Our goal is to turn this alchemy into chemistry: replace intuition with systematic, reproducible experiments. Here's how we go about it:
<Sidenote>
Lavoisier replaced phlogiston theory with precise measurements and repeatable experiments, earning him the title "father of modern chemistry".
</Sidenote>
We start by [setting up the problem](#rephrasing-the-web): what rephrasing is, which approaches exist, and what we want to test. Then we dive into the 90 [Experiments](#experiments) we ran to figure out which prompts, models, and datasets actually work. The [Analyses](#analyses) section zooms out to ask *why* things work the way they do. Next comes the [Infrastructure](#infrastructure) that made all of this possible, including detailed throughput benchmarking of popular models (super important for getting the most data for your bucks). Finally, we [put it all together](#applying-the-recipe-at-scale) into FinePhrase, our best configuration.
The sections below are fairly self-contained, so feel free to jump around and skip whatever seems less interesting to you.
<Note variant="info" title="But wait, what about model collapse?">
You might be wondering: doesn't training on synthetic data inevitably lead to model collapse? This is a common misconception that stems from research [@modelcollapse] showing severe degradation when models are trained exclusively and iteratively on their own outputs, without any new information or human data.

○ ○ ○ ○ ○ ○ ○

What to do:
A – According to the rephrasing overview, how many experiments were run?
B – List every link target that begins with "#" in the rephrasing overview.
C – Write the next few sentences of the rephrasing overview, starting right after its last sentence.
The items that come after the rephrasing overview aren't needed.

○ ○ ○ ○ ○ ○ ○

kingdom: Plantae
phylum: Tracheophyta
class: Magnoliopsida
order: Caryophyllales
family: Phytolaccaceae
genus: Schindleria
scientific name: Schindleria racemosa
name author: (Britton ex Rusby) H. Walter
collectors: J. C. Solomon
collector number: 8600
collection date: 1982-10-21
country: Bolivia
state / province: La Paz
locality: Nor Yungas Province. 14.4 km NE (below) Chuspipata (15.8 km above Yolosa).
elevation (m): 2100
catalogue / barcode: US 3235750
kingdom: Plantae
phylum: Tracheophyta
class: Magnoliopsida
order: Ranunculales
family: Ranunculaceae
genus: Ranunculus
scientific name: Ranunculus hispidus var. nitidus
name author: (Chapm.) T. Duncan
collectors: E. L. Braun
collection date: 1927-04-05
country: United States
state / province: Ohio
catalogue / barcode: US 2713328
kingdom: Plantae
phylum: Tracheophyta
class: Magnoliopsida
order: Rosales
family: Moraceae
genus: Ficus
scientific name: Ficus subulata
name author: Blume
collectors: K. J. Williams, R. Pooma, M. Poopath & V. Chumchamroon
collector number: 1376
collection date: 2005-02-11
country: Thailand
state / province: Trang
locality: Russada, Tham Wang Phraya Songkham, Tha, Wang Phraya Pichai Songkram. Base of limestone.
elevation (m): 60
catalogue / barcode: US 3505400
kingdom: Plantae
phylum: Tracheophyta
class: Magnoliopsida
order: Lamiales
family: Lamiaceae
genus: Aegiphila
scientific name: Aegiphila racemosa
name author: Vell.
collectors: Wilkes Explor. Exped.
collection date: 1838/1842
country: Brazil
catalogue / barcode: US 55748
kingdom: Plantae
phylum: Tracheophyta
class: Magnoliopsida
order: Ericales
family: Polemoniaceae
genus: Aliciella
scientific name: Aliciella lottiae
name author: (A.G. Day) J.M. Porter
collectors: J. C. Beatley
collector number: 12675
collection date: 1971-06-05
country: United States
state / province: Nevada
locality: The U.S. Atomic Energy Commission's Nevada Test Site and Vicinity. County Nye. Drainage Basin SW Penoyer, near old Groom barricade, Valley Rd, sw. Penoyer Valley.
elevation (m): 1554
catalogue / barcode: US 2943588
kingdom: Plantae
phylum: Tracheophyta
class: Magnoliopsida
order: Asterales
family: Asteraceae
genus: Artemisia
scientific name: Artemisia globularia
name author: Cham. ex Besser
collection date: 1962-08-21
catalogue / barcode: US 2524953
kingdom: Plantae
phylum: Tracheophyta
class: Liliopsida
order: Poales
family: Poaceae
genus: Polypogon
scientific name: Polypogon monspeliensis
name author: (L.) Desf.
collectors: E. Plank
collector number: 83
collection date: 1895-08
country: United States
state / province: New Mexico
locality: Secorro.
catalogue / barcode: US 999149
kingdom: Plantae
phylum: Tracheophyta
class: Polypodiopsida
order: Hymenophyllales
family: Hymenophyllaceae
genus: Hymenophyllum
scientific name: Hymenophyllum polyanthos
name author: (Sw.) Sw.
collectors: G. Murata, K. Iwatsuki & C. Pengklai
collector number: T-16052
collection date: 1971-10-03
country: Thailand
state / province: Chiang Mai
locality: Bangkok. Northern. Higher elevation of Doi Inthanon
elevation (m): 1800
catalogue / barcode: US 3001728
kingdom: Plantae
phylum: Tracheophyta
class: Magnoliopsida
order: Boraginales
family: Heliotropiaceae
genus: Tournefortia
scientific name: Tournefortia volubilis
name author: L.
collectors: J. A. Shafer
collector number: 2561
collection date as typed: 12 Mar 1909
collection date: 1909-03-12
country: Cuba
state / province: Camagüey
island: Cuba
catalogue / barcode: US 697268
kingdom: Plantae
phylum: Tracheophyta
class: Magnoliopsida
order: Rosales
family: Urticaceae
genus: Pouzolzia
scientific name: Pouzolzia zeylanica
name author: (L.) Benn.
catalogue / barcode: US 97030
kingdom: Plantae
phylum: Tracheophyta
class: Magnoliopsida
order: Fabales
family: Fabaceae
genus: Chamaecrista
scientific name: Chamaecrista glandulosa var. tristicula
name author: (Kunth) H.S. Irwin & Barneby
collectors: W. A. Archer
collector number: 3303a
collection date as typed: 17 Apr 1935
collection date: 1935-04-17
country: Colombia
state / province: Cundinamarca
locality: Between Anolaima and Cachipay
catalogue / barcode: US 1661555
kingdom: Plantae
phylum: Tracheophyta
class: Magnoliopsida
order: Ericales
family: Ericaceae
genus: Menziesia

○ ○ ○ ○ ○ ○ ○

Results in order:
A – 90 experiments.

B – #rephrasing-the-web, #experiments, #analyses, #infrastructure, #applying-the-recipe-at-scale

C –
In practice, nobody trains models this way. Real-world pipelines mix synthetic with human data, use diverse reference materials in prompts, and apply synthetic data strategically rather than replacing entire training corpora. A large-scale empirical study training over 1,000 LLMs [@demystifyingsynth] confirms this nuanced picture: training on rephrased synthetic data mixed with natural web text (at around 30% synthetic) can speed up pretraining convergence by 5-10x, with no signs of degradation. Model collapse happens in a closed loop on a model's own outputs without new signal, which is not how practitioners use synthetic data. The real concern is frontier models generating training data for other frontier models in isolation. Thoughtful integration of synthetic data that introduces new knowledge or perspectives is a different story entirely. In FineWeb [@fineweb] we also found no degradation from naturally occurring AI-generated data on the web.
</Note>
Want to learn how to make GPUs go brrr and generate synthetic tokens at scale like this? This blog is for you!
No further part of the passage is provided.